In Fig., OA represents applied voltage /phase of the motor and AB is the back e.m.f. / phase, Eb. OB is their resultant voltage ER. The armature current is OI lagging behind ER by an angle θ =tan−1XS / Ra. Value of I = ER / ZS. Since ZS is constant, ER or vector OB represents (to some suitable scale) the main current I. OY is drawn at an angle φ with OB (or at an angle θ with CA). BL is drawn perpendicular to OX which is at right angles to OY. Vector OB, when referred to OY, also represents, on a different scale, the current both in magnitude and phase.
Hence, OB cos φ = I cos φ = BL
The power input / phase of the motor
= VI cos φ = V × BL.
As V is constant, power input is dependent on BL. If motor is working with a constant intake, then locus of B is a straight line || to OX and ⊥ to OY i.e. line EF for which BL is constant.
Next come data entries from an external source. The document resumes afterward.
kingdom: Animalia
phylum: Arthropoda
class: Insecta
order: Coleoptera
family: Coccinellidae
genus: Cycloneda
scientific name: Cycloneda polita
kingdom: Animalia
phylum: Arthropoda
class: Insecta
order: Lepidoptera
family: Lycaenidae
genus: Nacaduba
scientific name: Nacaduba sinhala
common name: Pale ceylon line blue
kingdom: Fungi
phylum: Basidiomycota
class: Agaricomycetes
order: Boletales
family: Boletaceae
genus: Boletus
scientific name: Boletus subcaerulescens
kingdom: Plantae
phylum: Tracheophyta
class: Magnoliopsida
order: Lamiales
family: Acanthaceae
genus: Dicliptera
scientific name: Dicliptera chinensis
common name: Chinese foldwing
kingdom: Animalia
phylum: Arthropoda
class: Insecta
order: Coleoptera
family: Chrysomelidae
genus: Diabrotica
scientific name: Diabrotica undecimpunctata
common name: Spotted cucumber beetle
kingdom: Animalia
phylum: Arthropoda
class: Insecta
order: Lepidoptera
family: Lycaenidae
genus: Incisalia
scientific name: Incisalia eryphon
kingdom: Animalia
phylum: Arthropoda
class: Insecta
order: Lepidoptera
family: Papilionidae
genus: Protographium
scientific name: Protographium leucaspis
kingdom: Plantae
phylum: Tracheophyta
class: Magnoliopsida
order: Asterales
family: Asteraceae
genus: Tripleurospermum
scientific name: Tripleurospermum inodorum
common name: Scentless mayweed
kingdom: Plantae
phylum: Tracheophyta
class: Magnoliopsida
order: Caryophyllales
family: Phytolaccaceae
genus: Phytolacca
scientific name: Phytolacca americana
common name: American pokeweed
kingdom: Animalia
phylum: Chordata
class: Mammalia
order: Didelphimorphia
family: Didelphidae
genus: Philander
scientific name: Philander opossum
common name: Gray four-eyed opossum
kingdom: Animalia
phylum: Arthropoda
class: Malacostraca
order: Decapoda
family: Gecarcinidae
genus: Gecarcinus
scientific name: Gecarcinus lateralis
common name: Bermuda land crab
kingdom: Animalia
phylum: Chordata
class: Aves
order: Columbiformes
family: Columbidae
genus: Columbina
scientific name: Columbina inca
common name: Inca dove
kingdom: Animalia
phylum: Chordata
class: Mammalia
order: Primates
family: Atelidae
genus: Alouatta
Hence, EF, represents a constant-power input line for a given voltage but varying excitation.
Similarly, a series of such parallel lines can be drawn each representing a definite power intake of the motor. As regards these constant-power lines, it is to be noted that
1. For equal increase in intake, the power lines are parallel and equally-spaced
2. Zero power line runs along OX
3. The perpendicular distance from B to OX (or zero power line) represents the motor intake
4. If excitation is fixed i.e. AB is constant in length, then as the load on motor is increased, increases. In other words, locus of B is a circle with radius = AB and centre at A. With increasing load, B goes on to lines of higher power till point B1 is reached. Any further increase in load on the motor will bring point B down to a lower line. It means that as load increases beyond the value corresponding to point B1, the motor intake decreases which is impossible. The area to the right of AY 1 represents unstable conditions. For a given voltage and excitation, the maximum power the motor can develop, is determined by the location of point B1 beyond which the motor pulls out of synchronism.